[THE INPUT Boundary: Start]

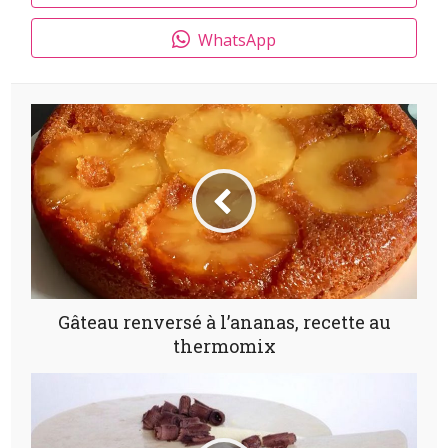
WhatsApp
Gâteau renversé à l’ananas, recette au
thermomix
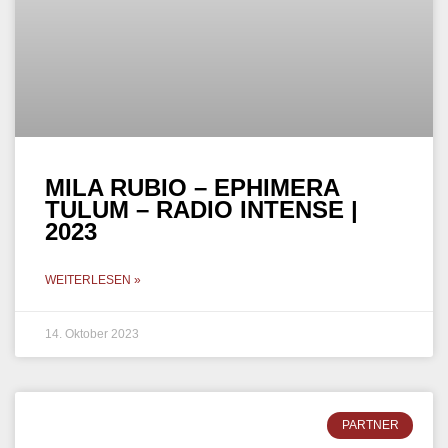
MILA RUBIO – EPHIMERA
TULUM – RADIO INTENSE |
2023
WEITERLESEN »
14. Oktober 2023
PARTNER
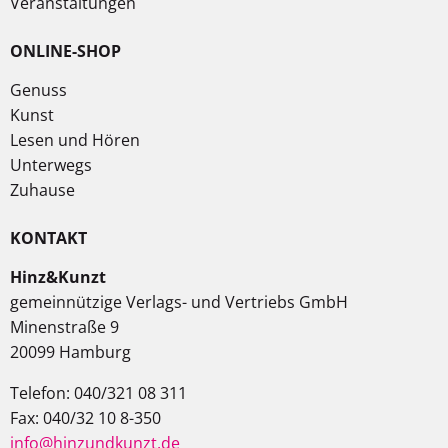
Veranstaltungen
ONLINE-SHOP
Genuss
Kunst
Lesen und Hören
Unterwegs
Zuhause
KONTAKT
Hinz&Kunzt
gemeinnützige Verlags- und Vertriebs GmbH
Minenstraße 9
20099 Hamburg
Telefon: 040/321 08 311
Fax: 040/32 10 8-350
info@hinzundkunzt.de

[THE INPUT Boundary: End]

YOUR GOAL: Copy out every line of text in the material word for word, leaving out the pictures.

SOLUTION FOR THIS TASK:
WhatsApp
Gâteau renversé à l’ananas, recette au
thermomix
MILA RUBIO – EPHIMERA
TULUM – RADIO INTENSE |
2023
WEITERLESEN »
14. Oktober 2023
PARTNER
Veranstaltungen
ONLINE-SHOP
Genuss
Kunst
Lesen und Hören
Unterwegs
Zuhause
KONTAKT
Hinz&Kunzt
gemeinnützige Verlags- und Vertriebs GmbH
Minenstraße 9
20099 Hamburg
Telefon: 040/321 08 311
Fax: 040/32 10 8-350
info@hinzundkunzt.de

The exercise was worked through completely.